The forests of Aceh, and the communities that live in them, are at an important crossroads. Sitting in the northwestern corner of the giant Indonesian archipelago, the province of Aceh comprises approximately 5.6 million hectares (ha), of which about 3.3 million ha are designated as forest. While the total number of hectares of forest remaining in Aceh is in itself impressive, systems of management are weak, and so these forests face increasing threats. Now in a period of reconstruction, rehabilitation and development after thirty years of civil war and the devastating December 2004 tsunami, Aceh is facing sweeping changes in land use. In this context, deforestation levels have skyrocketed, rising from an average of around 20,000 ha per year pre-tsunami to over 130,000 ha per year in 2005-2006.
Both loggers and many policymakers largely explain this accelerating damage by citing high levels of poverty in Aceh's forest regions. However, it is not at all clear that existing patterns of forest use - and misuse - are benefiting Aceh's poorest. It is wholly possible that forests can provide sustainable livelihoods. But without good forest governance in place - the right leadership, institutions, policy decisions and practical systems - the exploitation of Aceh's forests will result only in unsustainable practices that not only will destroy ecosystems and push endangered species to the brink of extinction, but also will result in environmental damage that will bring risks to local populations for decades to come all to little effect for Aceh's poor.
To its credit, the provincial government has taken several bold steps in an attempt to move toward better forest governance in Aceh. For example, in recognition of the environmental disasters =ACflooding and landslides -in particular that have resulted from increased deforestation rates, in June 2007 the recently appointed Governor of the province, Irwandi Yusuf, declared a moratorium on logging. A committed conservationist, Irwandi Yusuf is simultaneously struggling to help offer viable livelihoods to the estimated 23.5 percent of Aceh's population currently living in poverty, many of whom live in or close to forested areas. In this context, good forest governance (GFG) is, according to Irwandi Yusuf, a crucial part of Aceh's poverty reduction strategies.
This initiative and others do, however, face serious challenges. After almost thirty years of conflict in Aceh, the peace delivered some semblance of normality for local people, but it also provided space for opportunism, including the politisation of vested interests, especially those relating to the exploitation of Aceh's forests and other natural resources. Illegal logging and the corruption that underpins it undermine the possibility of the forests contributing to sustainable development in Aceh. Provincial and district level networks of power and interest have coalesced around forest use, creating serious obstacles to effective forest management and bio-diversity conservation. Such vested interests seek to turn forests into cash through logging or to unlock their land for farming or exploitation of mineral wealth. Meanwhile, existing mechanisms to manage the forests are severely limited. Reform of forest management in the province is therefore a matter of some urgency.

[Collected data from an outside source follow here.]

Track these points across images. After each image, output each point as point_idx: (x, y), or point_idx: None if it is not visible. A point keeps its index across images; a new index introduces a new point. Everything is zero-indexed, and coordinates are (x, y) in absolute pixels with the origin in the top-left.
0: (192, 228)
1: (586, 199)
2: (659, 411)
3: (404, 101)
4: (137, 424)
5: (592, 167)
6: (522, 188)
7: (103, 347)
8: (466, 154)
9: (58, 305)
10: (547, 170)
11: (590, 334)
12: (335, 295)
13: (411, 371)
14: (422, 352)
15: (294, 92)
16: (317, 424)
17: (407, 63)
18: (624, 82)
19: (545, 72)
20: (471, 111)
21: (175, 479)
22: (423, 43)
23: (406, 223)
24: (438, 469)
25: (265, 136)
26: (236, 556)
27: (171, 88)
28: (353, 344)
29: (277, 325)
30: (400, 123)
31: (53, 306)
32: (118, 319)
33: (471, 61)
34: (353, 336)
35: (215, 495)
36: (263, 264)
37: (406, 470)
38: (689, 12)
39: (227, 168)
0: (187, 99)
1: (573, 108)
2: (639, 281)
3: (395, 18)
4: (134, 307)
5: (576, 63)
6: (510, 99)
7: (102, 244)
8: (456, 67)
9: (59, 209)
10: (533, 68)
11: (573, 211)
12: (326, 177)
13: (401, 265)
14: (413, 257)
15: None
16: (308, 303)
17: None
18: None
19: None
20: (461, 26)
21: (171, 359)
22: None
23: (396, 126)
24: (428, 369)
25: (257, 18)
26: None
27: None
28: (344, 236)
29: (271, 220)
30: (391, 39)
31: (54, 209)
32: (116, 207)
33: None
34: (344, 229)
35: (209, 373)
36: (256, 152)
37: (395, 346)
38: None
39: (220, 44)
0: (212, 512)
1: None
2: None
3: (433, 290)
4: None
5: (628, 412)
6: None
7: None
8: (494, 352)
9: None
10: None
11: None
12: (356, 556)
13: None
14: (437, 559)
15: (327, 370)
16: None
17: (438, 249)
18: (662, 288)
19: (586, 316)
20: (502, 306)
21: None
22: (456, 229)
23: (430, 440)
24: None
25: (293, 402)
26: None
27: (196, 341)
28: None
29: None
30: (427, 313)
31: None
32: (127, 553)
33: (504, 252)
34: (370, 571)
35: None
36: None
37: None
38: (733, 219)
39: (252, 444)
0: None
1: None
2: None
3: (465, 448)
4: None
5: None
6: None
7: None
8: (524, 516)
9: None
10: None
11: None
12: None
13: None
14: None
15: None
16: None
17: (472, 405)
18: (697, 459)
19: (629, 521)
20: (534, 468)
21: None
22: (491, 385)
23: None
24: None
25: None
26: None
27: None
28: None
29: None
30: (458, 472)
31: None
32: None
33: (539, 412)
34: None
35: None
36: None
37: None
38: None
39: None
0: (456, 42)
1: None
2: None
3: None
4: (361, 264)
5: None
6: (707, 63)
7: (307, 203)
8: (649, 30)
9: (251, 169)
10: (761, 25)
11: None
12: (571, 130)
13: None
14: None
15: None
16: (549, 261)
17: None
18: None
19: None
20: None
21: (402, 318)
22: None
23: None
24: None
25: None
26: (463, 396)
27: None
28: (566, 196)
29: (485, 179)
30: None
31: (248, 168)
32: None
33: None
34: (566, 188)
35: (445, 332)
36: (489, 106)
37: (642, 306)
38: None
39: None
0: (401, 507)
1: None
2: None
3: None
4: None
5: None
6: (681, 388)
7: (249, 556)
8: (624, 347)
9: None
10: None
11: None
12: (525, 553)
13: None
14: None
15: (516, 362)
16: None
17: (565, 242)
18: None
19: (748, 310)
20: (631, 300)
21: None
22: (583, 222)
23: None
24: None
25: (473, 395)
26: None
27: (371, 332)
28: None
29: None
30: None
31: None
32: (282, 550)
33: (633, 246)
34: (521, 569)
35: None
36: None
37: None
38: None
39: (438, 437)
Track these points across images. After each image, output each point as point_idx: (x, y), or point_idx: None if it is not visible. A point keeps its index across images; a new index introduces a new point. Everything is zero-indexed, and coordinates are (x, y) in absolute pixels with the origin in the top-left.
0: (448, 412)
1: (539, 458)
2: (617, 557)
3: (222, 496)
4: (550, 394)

However, Aceh faces many governance-related constraints in its efforts to improve environmental policy, regulations, and their application. These include a fragmented institutional structure; limited coordination among provincial level dinas (departments) and national line ministries in Jakarta; and bureaucratic procedural constraints and inefficiencies. Recent moves to decentralise policymaking, and the resulting confusion over areas of responsibility between provincial- and national-level agencies, have created additional challenges for environment and natural resource management. In addition, local communities and some local government stakeholders remain largely uninformed about many governance issues, as well as about the need to maintain and enhance the environmental health of forests.
For Aceh's forests to deliver maximum benefit to local communities over the long term while maintaining their environmental values, sustainable forest management practices must be in place, with practical tools, tactics and approaches identified, implemented, and monitored. These, however, will be difficult to achieve in an environment of corruption which lacks transparency and accountability. Thus, the final solution to Aceh's forest sector lies with governance reform more broadly.
Research for this report was conducted by the Eye on Aceh local research team. Due to the centralised nature of policy discussion on forest management, much of the research was conducted at the provincial level. Some field trips were however undertaken to several key forest areas in Aceh, where local interviews and surveys were conducted.
The report draws not only on interviews and surveys, but also on ongoing discussions between Eye on Aceh and the provincial Department of Forestry and Plantations, as well as with several multi-stakeholder forums in Aceh.
The research employed as its framework a checklist model of analysis that encompasses some of the basic prerequisites for good forest governance and sustainable forest management (see Appendix 1). Many of these issues, as will be made clear in this report, remain a challenge in Aceh today.